[Dataset entries]

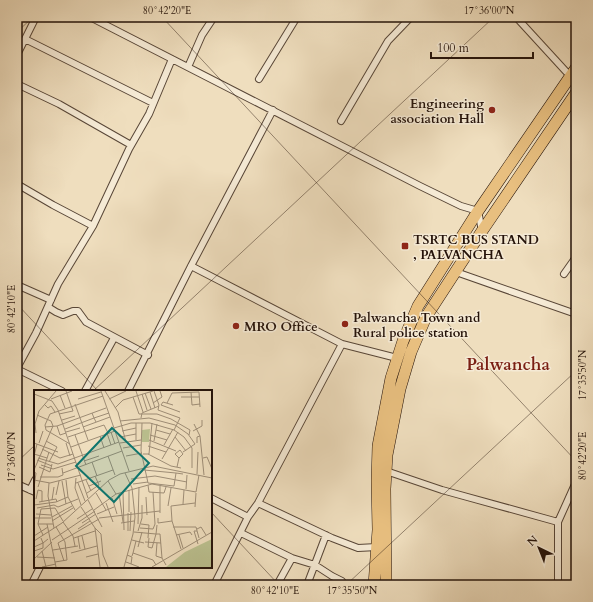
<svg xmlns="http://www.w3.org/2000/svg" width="593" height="602" font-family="Cardo,serif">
<rect width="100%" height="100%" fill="#efdebe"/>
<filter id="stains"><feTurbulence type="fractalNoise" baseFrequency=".005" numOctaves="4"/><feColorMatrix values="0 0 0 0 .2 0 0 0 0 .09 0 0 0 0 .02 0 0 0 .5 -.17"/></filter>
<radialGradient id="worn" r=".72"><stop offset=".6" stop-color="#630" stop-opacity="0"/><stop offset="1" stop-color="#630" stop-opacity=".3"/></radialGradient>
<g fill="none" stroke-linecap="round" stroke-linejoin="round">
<g stroke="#584637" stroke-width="8">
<path id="street" d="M90 17 420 186 461 206 478 211 482 231
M516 17 571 77 576 85
M25 39 153 103
M17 55 36 17
M188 67 202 35 214 17
M259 79 297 17
M17 84 59 104 131 145
M341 121 388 41 411 17
M17 184 53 205 93 226
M191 266 342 344 397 358 398 360
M456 272 576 314
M564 274 576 257
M17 285 51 300
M48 307 56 312 63 315 73 311H78L86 322 148 355
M17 368 36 333 58 284 93 226 129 149 149 114 172 59
M17 369 62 391
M85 391 114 338
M128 391 191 266 273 110
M386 471 442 490 558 522
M17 484 35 492
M30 490 35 480
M211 498 248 517
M258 503 332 538 358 548 377 547
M241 533 292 558 315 565 332 576 342 581 341 585
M31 585 40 567
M214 585 248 517 258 503 342 344
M277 585 292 558
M307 585 326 535
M558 585V522L576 482"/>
</g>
<g stroke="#25130a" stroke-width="12">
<path id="highway" d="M374 585 378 530 377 481 378 446 391 378 403 341 418 306 478 211 576 68
M386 585 385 489 387 455 400 389 411 352 426 317 482 231 576 93"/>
</g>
<use href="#street" stroke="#f5ead5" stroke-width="6"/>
<use href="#highway" stroke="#e8bf7f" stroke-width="11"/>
</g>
<path fill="none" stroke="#25130a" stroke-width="1" stroke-opacity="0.45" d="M162 17 576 461M574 17 576 19M17 32 33 17M17 304 98 391M93 391 494 17M17 462 35 445M211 512 279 585M346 585 576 371"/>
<g fill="#8f2418" stroke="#f5ead5" stroke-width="1.5">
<circle cx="492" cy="110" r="4"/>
<rect x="401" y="242" width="8" height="8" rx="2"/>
<circle cx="345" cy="324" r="4"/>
<circle cx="236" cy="326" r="4"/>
</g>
<g text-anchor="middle" stroke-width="3" stroke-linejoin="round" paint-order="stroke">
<g font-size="13" font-weight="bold" fill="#25130a" stroke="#f5ead5" text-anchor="start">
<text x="484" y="108" text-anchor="end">Engineering<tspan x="484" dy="15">association Hall</tspan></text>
<text x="413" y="244">TSRTC BUS STAND<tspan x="413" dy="15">, PALVANCHA</tspan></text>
<text x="353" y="322">Palwancha Town and<tspan x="353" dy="15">Rural police station</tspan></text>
<text x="244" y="331">MRO Office</text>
</g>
<g font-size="17" font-weight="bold" fill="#7a1f14" stroke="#f5ead5">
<text x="508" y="370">Palwancha</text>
</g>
</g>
<g transform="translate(34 390)">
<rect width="178" height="178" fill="#efdebe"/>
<path d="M116 39 115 52H108V40ZM178 149V177H132L151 162Z" fill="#bbc190"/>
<path fill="none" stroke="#9e8d76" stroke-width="1" d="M67 1 95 81M71 1 84 22 92 52M102 1 109 22M120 1 125 15 124 20M116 2 121 18M157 2 158 15 166 14M165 2 166 17M111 3 117 19M0 4 18 11 24 20 54 108M108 4 113 20M26 5 31 18M99 7 105 24H123L137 29 156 40 155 45M147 7H165M17 9 38 1M44 9 67 2M75 9 92 1M119 13 128 7 126 1M133 13 138 3 165 2M41 14 54 50M11 15 14 18 17 16 21 22M127 15 146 22M127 15 129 12 139 15M81 18 89 10 119 1M124 20 146 28 140 40M25 24 39 21 32 1M107 28 108 23 125 16M28 30 41 26M86 31 115 28 141 35 154 44 161 54 149 62M62 32 60 28 75 23M102 33V50M108 33 107 61 114 93 140 96 142 83 149 84M160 34 166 46M23 36 26 45 32 43M11 37 23 36 72 18M49 37 76 27M80 38 97 33H116L140 40 150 47 158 58V78M31 39 60 28 58 23M122 40 136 44M88 41 102 38M159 41 168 36V30M32 42 46 38M77 42 81 54M83 42 86 47 102 44M2 43 1 34 5 21 22 1M73 43 77 55M41 45 52 75M116 45 133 50M66 46 70 58M34 47 70 35 74 43M141 47 152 61M115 50 142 61M12 51 23 57 15 72M120 51 123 34M0 53 24 62M5 53 9 41M32 53 36 66M86 53 107 50M163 53V47L166 46 170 85M36 54 12 40 11 35 16 24 69 6M130 55 139 39M114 56 132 62M37 57 81 41M89 58 107 55M8 59 26 68 39 64M0 64 13 68M109 64H115L118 33M114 64 137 76 147 78M0 66 3 54M74 66 81 85M92 66 108 63M4 68 24 74 85 52M169 68 173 67 178 79M128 69 144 42M3 70 18 76M50 71 65 66M58 72 63 86M7 75 19 79 42 72M5 77 16 82 18 74M143 77 145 68 149 64 146 60 141 64 145 68M0 80 19 36 17 31 3 25M110 80 142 83M0 82 2 83 0 98M29 83 88 61M163 84 164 62M6 87H24L29 85 28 78M42 88 41 98 47 115M97 89 121 86 153 92M0 90 16 93 47 85M32 90 34 107 41 120M52 90 57 101M28 91 32 114M74 91 82 104M15 93 14 106 20 138M42 93 79 80M44 93 51 111M99 94 114 92M114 95 115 102 130 103 132 97M55 96 67 91M126 96V123M4 97 15 62M152 99 153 85M89 102 90 140M53 103 65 95 61 86M62 103 72 120M85 103 89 132M22 105 25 91M112 107 113 125M78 108 83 124M2 109 4 100 8 101V111M18 110 20 97M54 110 68 137M5 112 22 109 23 112M72 113 79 132M149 114 150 100M0 115 22 112 34 107M134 116 137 98M47 117 61 138 66 177M161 117 162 103M3 118 20 115 24 117 44 109M60 120 82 104 118 94 162 102 165 85M95 122V100M2 124 17 125M63 124 80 117M18 127 38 116M1 128H17M65 128 126 121M124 128V133L138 131 147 159M43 129 58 119M18 131 39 118M138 131 137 116 161 113M29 132 39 146 41 156M48 133 62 124M87 133 100 131M4 134H19M13 134 22 177M104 134 105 97M107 134 115 135 114 148M139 137H162L165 148M61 138 67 144 69 165 74 177M106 138 119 139 121 134 119 102M44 139 56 131M163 139 167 137 172 145M94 141V123M96 141 97 122M104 141 108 128V115M163 141H160L164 154M100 142 122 144 123 135M9 145 4 134 7 119 21 118 29 131M142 145 156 142 158 145M145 145 149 158M0 146 14 137M48 146 51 159M44 147 46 159M40 148 61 141M115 148 114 157 118 158 122 144H126L128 168 132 175M18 150 61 121M98 150 110 153M0 151 28 133 75 90 86 84 119 76 178 88M111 152 127 153M123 153 122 166 128 168M0 157 9 153 7 148M104 157 108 142M19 160 44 156M0 161 9 158V153L14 149M8 161 12 177M37 163 63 156M99 163 102 151M93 165 98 167 97 174M98 166 99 163 119 170 122 175M3 167 21 168M52 167 64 164M0 169 18 152M30 171 24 153 65 129M21 172 33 170 31 152 22 137M92 172 105 177M8 177 22 174M90 177 99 144 101 127 98 98 91 83M118 177 178 142"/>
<path fill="#0f766e" fill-opacity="0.15" stroke="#0f766e" stroke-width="2" d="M78 38 115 73 80 112 42 76Z"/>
<rect width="178" height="178" fill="none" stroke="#25130a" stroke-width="2"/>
</g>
<rect width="593" height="602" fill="none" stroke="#efdebe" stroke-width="44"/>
<g transform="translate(539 548) rotate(317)" stroke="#f5ead5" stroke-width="3" paint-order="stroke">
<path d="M0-3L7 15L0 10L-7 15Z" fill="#25130a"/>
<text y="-6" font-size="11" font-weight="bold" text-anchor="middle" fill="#25130a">N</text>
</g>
<path d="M431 52v6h102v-6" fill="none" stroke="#25130a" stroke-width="2"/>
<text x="437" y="52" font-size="12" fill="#25130a" stroke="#f5ead5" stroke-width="3" paint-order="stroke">100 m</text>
<rect x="22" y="22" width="549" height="558" fill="none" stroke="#25130a" stroke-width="1.5"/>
<g font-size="10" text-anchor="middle" fill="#25130a">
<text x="167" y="14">80°42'20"E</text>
<text x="489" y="14">17°36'00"N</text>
<text transform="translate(11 309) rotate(-90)" y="4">80°42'10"E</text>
<text transform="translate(582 375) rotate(-90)" y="4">17°35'50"N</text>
<text transform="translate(582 456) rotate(-90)" y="4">80°42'20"E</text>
<text transform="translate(11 457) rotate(-90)" y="4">17°36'00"N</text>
<text x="275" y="594">80°42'10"E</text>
<text x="352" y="594">17°35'50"N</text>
</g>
<rect width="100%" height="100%" filter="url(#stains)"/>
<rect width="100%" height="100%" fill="url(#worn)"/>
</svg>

**TASK OBJECTIVE**
The answer must consist of every line from the records above that holds "worn".

**ANSWER TO THE PROBLEM**
<radialGradient id="worn" r=".72"><stop offset=".6" stop-color="#630" stop-opacity="0"/><stop offset="1" stop-color="#630" stop-opacity=".3"/></radialGradient>
<rect width="100%" height="100%" fill="url(#worn)"/>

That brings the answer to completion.